Nouvel épisode de la série d’articles sur l’excellence entrepreneuriale romande. Après Rolex, Nespresso et Felco voici MSC. Par Xavier Comtesse et Philippe Labouchère
Un article disponible dans l'AGEFI : https://agefi.com/actualites/opinions/msc-un-geant-des-mers-qui-a-son-port-dattache-a-geneve
Le modèle d’affaires est risqué: des investissements colossaux pour jouer dans la cour des grands et des marges extrêmement faibles sont la réalité du milieu.
Les années Covid ont changé la donne. MSC (Mediterranean Shipping Company), basée à Genève depuis 1978, est devenu numéro un mondial du transport maritime de conteneurs pendant ces années-là. Un exploit pour une société suisse sans accès à la mer! Avec un chiffre d’affaires estimé à environ 83 milliards de francs en 2022, dont 35 de bénéfices, l’entreprise helvétique a réalisé des chiffres records pendant la pandémie et après. En 2022, elle a transporté presque 16 millions de conteneurs faisant d’elle le propriétaire de la plus grande flotte du monde. Aujourd’hui l’entreprise semble se diversifier tous azimuts. Elle a même investi dans le médical. Nous allons tenter de comprendre cette fabuleuse histoire.
Un modèle d’affaires risqué
MSC s’est d’abord concentré sur le transport de conteneurs pour devenir numéro un mondial dans le domaine. Le modèle d’affaires est pourtant risqué: des investissements colossaux pour jouer dans la cour des grands et des marges extrêmement faibles sont la réalité du milieu.
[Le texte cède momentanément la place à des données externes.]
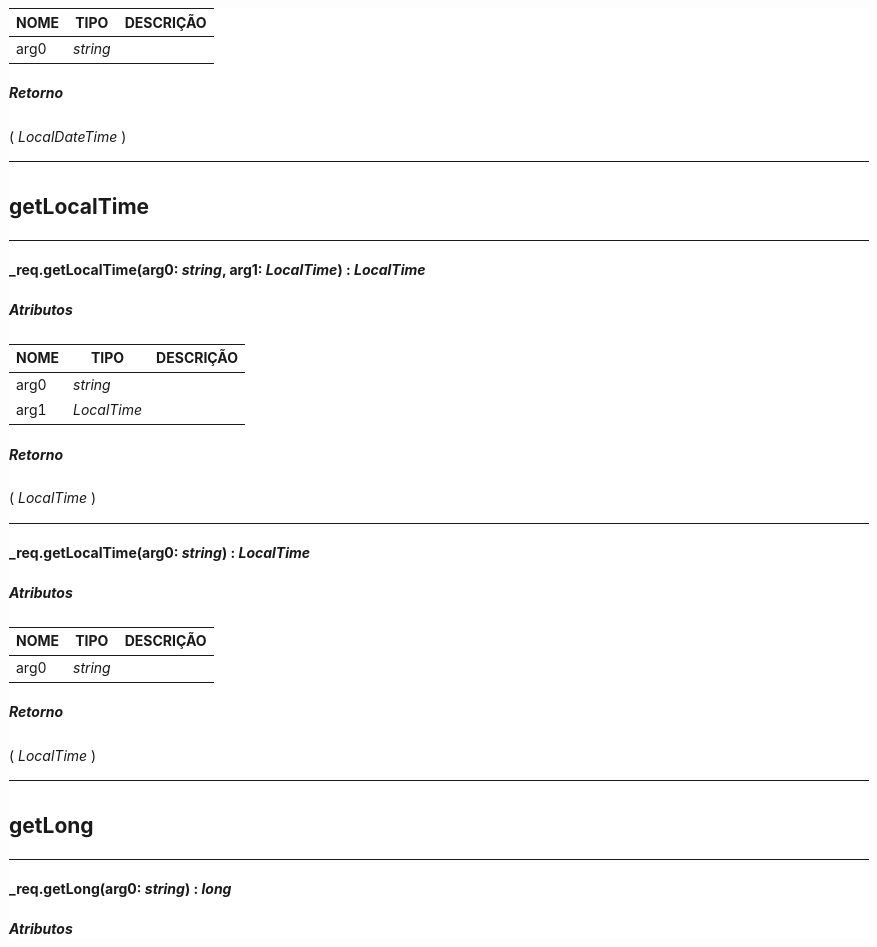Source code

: | NOME | TIPO | DESCRIÇÃO |
|---|---|---|
| arg0 | _string_ |   |

##### Retorno

( _LocalDateTime_ )


---

## getLocalTime

---

#### _req.getLocalTime(arg0: _string_, arg1: _LocalTime_) : _LocalTime_
##### Atributos

| NOME | TIPO | DESCRIÇÃO |
|---|---|---|
| arg0 | _string_ |   |
| arg1 | _LocalTime_ |   |

##### Retorno

( _LocalTime_ )


---

#### _req.getLocalTime(arg0: _string_) : _LocalTime_
##### Atributos

| NOME | TIPO | DESCRIÇÃO |
|---|---|---|
| arg0 | _string_ |   |

##### Retorno

( _LocalTime_ )


---

## getLong

---

#### _req.getLong(arg0: _string_) : _long_
##### Atributos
Beaucoup de capitaux mobilisés pour peu de rendement n’intéressent pas grand monde. Ainsi les Anglais ont abandonné le secteur il y a près de 50 ans pour aller vers des sociétés de services, d’autres les ont suivis comme la famille Latsis installée elle aussi à Genève, qui œuvre aujourd’hui dans la banque.
Pour rester compétitif dans le transport de conteneurs, il faut voir grand, très grand et viser des économies d’échelle sur les volumes, l’exploitation, les itinéraires, etc. Gagner des parts de marché et profiter d’un coup de chance: comme l’explosion des prix du fret lors des années Covid, après des périodes de vaches maigres qui ont suivi la crise de 2008, a été très profitable à MSC mais aussi à CMA/CGM et Maersk, ses plus proches concurrents.
Une diversification heureuse
Aujourd’hui, MSC fournit un réseau large de ressources de transport maritime, routier, ferroviaire (par exemple récente participation au capital de l’opérateur ferroviaire italien de transport de passagers Italo) et portuaire (par exemple la moitié du capital du port de Hambourg) qui permet d’atteindre n’importe quel client ou presque. Son acquisition des opérations de l’entreprise Bolloré reflète également ses ambitions sur le continent africain.
Les dizaines de milliards gagnés ont été ensuite réinvestis pour élargir les activités traditionnelles afin de couvrir l’ensemble de la chaîne logistique, du transport maritime au terminal portuaire et au-delà. Porte-conteneurs, transport de passagers (MSC Cruises), de marchandises, de voitures, navires spécialisés, opérateur logistique (Medlog): l’entreprise a su se diversifier pour devenir plus résiliente et multiplier ses vecteurs de croissance.
Diversification toujours
Elle a même lancé un service de fret aérien (MSC Cargo) ces dernières années ou a encore racheté Mediclinic, groupe privé international de services de soins. L’ancien directeur des Hôpitaux universitaires de Genève (HUG), Bertrand Levrat, qui les a rejoints ne s’y est pas trompé.
Gouvernance familiale
Avec la famille Aponte à la barre, l’entreprise n’a pas besoin de publier de chiffres ou d’informations sensibles. Ne pas dépendre d’actionnaires étrangers permet à MSC de poursuivre une vision à long terme. Les décisions sont prises rapidement, de concert avec la famiglia aux rênes de l’empire qui a préféré la Suisse à l’Italie pendant les années de plomb, marquées par des attentats et des enlèvements dans la péninsule.